Shares of Dentsply Sirona (NASDAQ:XRAY) fell nearly 20% today after the company announced second-quarter and first-half 2018 earnings results. The hits just keep on coming for shareholders, as the dental solutions company was forced to record a goodwill and intangible impairment charge of $1.265 billion in the most recent quarter. Goodwill and intangible assets are recorded on the balance sheet when an acquisition is made; writing off the value of these line items generally means that the acquisition didn't live up to its potential.
Impairment charges don't just hint that a past capital investment missed the mark, but also impact present earnings. As a result, Dentsply Sirona delivered a GAAP (generally accepted accounting principles) net loss of $4.98 per share during the second quarter. While adjusted earnings per share (excluding the impairment charge) actually topped Wall Street expectations by a penny, that was hardly any consolation. Worse, management lowered its full-year 2018 guidance and announced that it's working on developing a comprehensive restructuring program, which is expected to begin turning the business around in early 2019.
As of 2:24 p.m.

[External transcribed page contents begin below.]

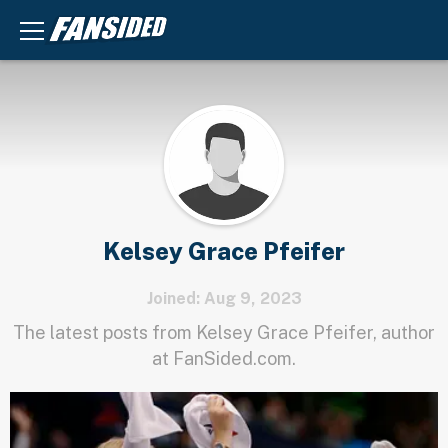
Kelsey Grace Pfeifer
Joined: Aug 9, 2023
The latest posts from Kelsey Grace Pfeifer, author
at FanSided.com.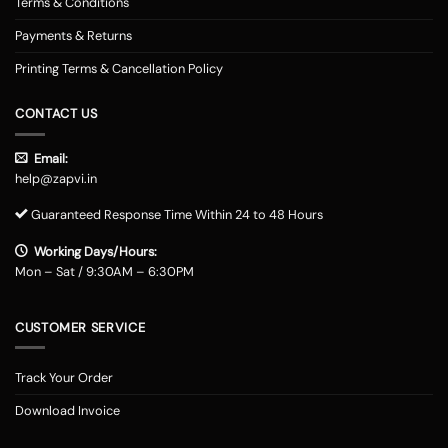
Terms & Conditions
Payments & Returns
Printing Terms & Cancellation Policy
CONTACT US
Email:
help@zapvi.in
Guaranteed Response Time Within 24 to 48 Hours
Working Days/Hours:
Mon – Sat / 9:30AM – 6:30PM
CUSTOMER SERVICE
Track Your Order
Download Invoice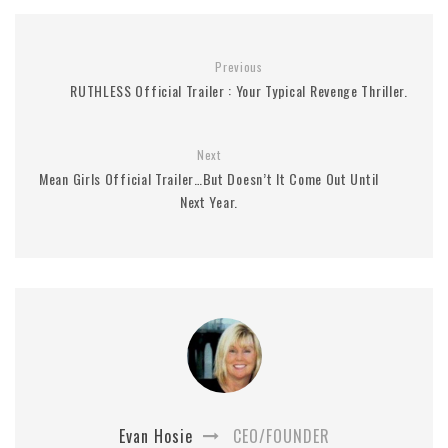
Previous
RUTHLESS Official Trailer : Your Typical Revenge Thriller.
Next
Mean Girls Official Trailer…But Doesn’t It Come Out Until
Next Year.
Evan Hosie
CEO/FOUNDER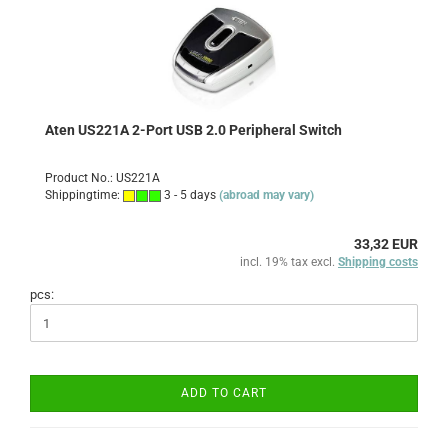
Aten US221A 2-Port USB 2.0 Peripheral Switch
Product No.: US221A
Shippingtime:
3 - 5 days
(abroad may vary)
33,32 EUR
incl. 19% tax excl.
Shipping costs
pcs:
ADD TO CART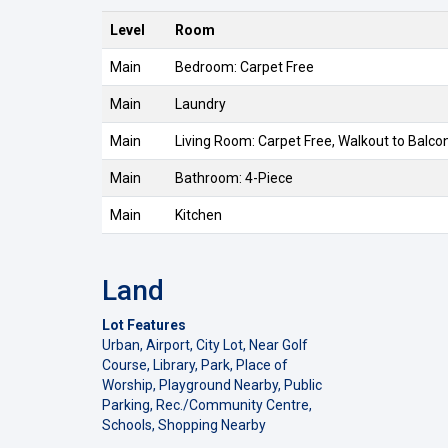
Level
Room
Main
Bedroom: Carpet Free
Main
Laundry
Main
Living Room: Carpet Free, Walkout to Balc
Main
Bathroom: 4-Piece
Main
Kitchen
Land
Lot Features
Urban, Airport, City Lot, Near Golf
Course, Library, Park, Place of
Worship, Playground Nearby, Public
Parking, Rec./Community Centre,
Schools, Shopping Nearby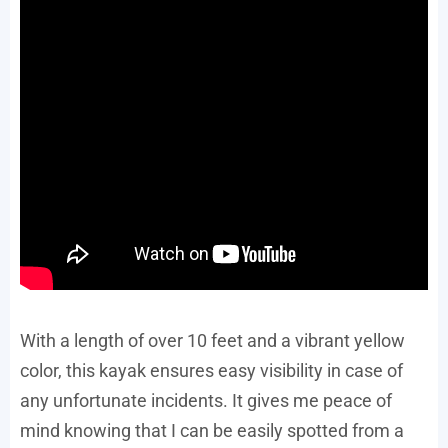
With a length of over 10 feet and a vibrant yellow
color, this kayak ensures easy visibility in case of
any unfortunate incidents. It gives me peace of
mind knowing that I can be easily spotted from a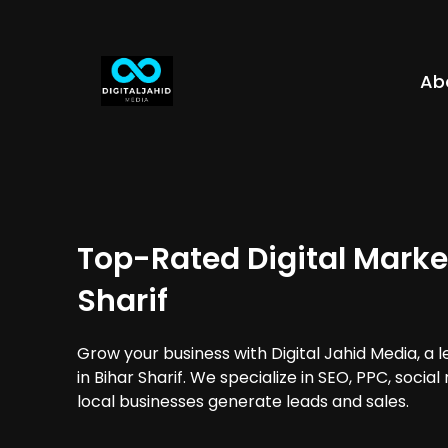
Ab
Top-Rated Digital Market
Sharif
Grow your business with Digital Jahid Media, a 
in Bihar Sharif. We specialize in SEO, PPC, soci
local businesses generate leads and sales.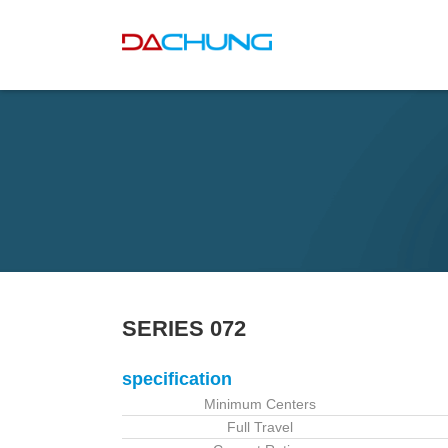
SERIES 072
specification
Minimum Centers
Full Travel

EDT, the stock had settled to a 18.3% loss. Shares have lost 40% since the beginning of the year.
Unfortunately, this is not a case of Wall Street overreacting with short-term thinking. Even CEO Don Casey acknowledged the underwhelming state of affairs for the business, stating:
We are clearly not satisfied with our performance. Our global management team is in the middle of an extensive review of the business and is putting together a comprehensive restructuring program. This restructuring plan is focused on accelerating growth, improving our margin through aggressive cost containment programs, and simplifying the organization. We will begin to execute against this plan immediately and expect it to deliver sustainable, consistent earnings growth and enhanced forecasting capability beginning in early 2019.
After ripping the bandage off, Dentsply Sirona management made things worse by significantly reducing full-year 2018 earnings guidance. Previously, shareholders were told to expect adjusted EPS of $2.55 to $2.65 per diluted share. Now the business is only expected to achieve adjusted EPS of $2.00 to $2.15 per diluted share for the entire year -- a 20% reduction at the midpoint.
The business is clearly struggling at the moment. It's also a little worrisome that Dentsply Sirona has now taken two separate billion-dollar-plus write-offs of goodwill since the beginning of 2017. Worse, goodwill and intangible assets still comprise 68% of all assets on the balance sheet. In other words, if the business continues to underperform -- or the restructuring plan calls for it -- then this may not be the last time goodwill impairments of that magnitude are announced.